EXERCISE DIRECTIONS - Reproduce the records in full. Alter nothing.
---- THE DATA
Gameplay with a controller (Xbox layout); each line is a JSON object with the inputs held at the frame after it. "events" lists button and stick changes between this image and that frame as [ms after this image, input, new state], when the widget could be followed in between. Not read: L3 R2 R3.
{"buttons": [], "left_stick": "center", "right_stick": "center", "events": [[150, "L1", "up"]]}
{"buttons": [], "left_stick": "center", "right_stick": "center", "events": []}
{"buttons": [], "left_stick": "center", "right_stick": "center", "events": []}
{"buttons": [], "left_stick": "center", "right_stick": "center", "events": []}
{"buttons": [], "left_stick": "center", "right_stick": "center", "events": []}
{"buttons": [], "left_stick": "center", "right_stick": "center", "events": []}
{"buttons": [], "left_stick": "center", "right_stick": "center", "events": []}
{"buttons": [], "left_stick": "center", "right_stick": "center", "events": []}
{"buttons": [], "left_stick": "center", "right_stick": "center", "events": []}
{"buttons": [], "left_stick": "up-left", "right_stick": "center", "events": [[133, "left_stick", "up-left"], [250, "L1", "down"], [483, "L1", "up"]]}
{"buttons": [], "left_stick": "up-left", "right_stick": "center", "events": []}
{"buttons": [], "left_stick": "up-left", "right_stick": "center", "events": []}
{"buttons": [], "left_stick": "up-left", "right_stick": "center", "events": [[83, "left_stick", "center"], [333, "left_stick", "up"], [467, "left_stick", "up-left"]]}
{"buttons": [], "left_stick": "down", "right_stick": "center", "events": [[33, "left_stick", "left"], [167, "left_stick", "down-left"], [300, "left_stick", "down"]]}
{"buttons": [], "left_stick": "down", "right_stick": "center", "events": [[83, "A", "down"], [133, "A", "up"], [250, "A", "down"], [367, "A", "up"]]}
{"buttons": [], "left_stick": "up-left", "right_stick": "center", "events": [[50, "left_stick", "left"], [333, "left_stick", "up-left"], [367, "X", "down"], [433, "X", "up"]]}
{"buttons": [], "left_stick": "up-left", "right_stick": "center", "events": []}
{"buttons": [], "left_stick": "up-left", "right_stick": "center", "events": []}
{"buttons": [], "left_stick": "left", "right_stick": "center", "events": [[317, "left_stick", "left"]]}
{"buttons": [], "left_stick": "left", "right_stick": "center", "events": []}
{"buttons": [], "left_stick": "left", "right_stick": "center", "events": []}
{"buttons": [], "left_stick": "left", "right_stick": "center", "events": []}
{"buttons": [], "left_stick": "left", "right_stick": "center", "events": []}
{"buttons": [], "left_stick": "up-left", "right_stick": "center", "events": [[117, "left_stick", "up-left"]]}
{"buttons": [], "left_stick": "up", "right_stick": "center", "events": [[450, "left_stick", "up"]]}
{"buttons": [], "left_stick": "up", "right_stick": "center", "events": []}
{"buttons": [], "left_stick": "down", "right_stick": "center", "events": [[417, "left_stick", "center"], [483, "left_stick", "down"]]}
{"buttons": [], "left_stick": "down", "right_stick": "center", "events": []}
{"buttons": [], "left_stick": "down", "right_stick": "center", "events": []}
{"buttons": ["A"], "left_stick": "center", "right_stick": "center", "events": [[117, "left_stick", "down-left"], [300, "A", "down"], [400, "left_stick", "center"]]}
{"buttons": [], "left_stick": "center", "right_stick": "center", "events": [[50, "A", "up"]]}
--------
ANSWER FOR THE TASK -
Gameplay with a controller (Xbox layout); each line is a JSON object with the inputs held at the frame after it. "events" lists button and stick changes between this image and that frame as [ms after this image, input, new state], when the widget could be followed in between. Not read: L3 R2 R3.
{"buttons": [], "left_stick": "center", "right_stick": "center", "events": [[150, "L1", "up"]]}
{"buttons": [], "left_stick": "center", "right_stick": "center", "events": []}
{"buttons": [], "left_stick": "center", "right_stick": "center", "events": []}
{"buttons": [], "left_stick": "center", "right_stick": "center", "events": []}
{"buttons": [], "left_stick": "center", "right_stick": "center", "events": []}
{"buttons": [], "left_stick": "center", "right_stick": "center", "events": []}
{"buttons": [], "left_stick": "center", "right_stick": "center", "events": []}
{"buttons": [], "left_stick": "center", "right_stick": "center", "events": []}
{"buttons": [], "left_stick": "center", "right_stick": "center", "events": []}
{"buttons": [], "left_stick": "up-left", "right_stick": "center", "events": [[133, "left_stick", "up-left"], [250, "L1", "down"], [483, "L1", "up"]]}
{"buttons": [], "left_stick": "up-left", "right_stick": "center", "events": []}
{"buttons": [], "left_stick": "up-left", "right_stick": "center", "events": []}
{"buttons": [], "left_stick": "up-left", "right_stick": "center", "events": [[83, "left_stick", "center"], [333, "left_stick", "up"], [467, "left_stick", "up-left"]]}
{"buttons": [], "left_stick": "down", "right_stick": "center", "events": [[33, "left_stick", "left"], [167, "left_stick", "down-left"], [300, "left_stick", "down"]]}
{"buttons": [], "left_stick": "down", "right_stick": "center", "events": [[83, "A", "down"], [133, "A", "up"], [250, "A", "down"], [367, "A", "up"]]}
{"buttons": [], "left_stick": "up-left", "right_stick": "center", "events": [[50, "left_stick", "left"], [333, "left_stick", "up-left"], [367, "X", "down"], [433, "X", "up"]]}
{"buttons": [], "left_stick": "up-left", "right_stick": "center", "events": []}
{"buttons": [], "left_stick": "up-left", "right_stick": "center", "events": []}
{"buttons": [], "left_stick": "left", "right_stick": "center", "events": [[317, "left_stick", "left"]]}
{"buttons": [], "left_stick": "left", "right_stick": "center", "events": []}
{"buttons": [], "left_stick": "left", "right_stick": "center", "events": []}
{"buttons": [], "left_stick": "left", "right_stick": "center", "events": []}
{"buttons": [], "left_stick": "left", "right_stick": "center", "events": []}
{"buttons": [], "left_stick": "up-left", "right_stick": "center", "events": [[117, "left_stick", "up-left"]]}
{"buttons": [], "left_stick": "up", "right_stick": "center", "events": [[450, "left_stick", "up"]]}
{"buttons": [], "left_stick": "up", "right_stick": "center", "events": []}
{"buttons": [], "left_stick": "down", "right_stick": "center", "events": [[417, "left_stick", "center"], [483, "left_stick", "down"]]}
{"buttons": [], "left_stick": "down", "right_stick": "center", "events": []}
{"buttons": [], "left_stick": "down", "right_stick": "center", "events": []}
{"buttons": ["A"], "left_stick": "center", "right_stick": "center", "events": [[117, "left_stick", "down-left"], [300, "A", "down"], [400, "left_stick", "center"]]}
{"buttons": [], "left_stick": "center", "right_stick": "center", "events": [[50, "A", "up"]]}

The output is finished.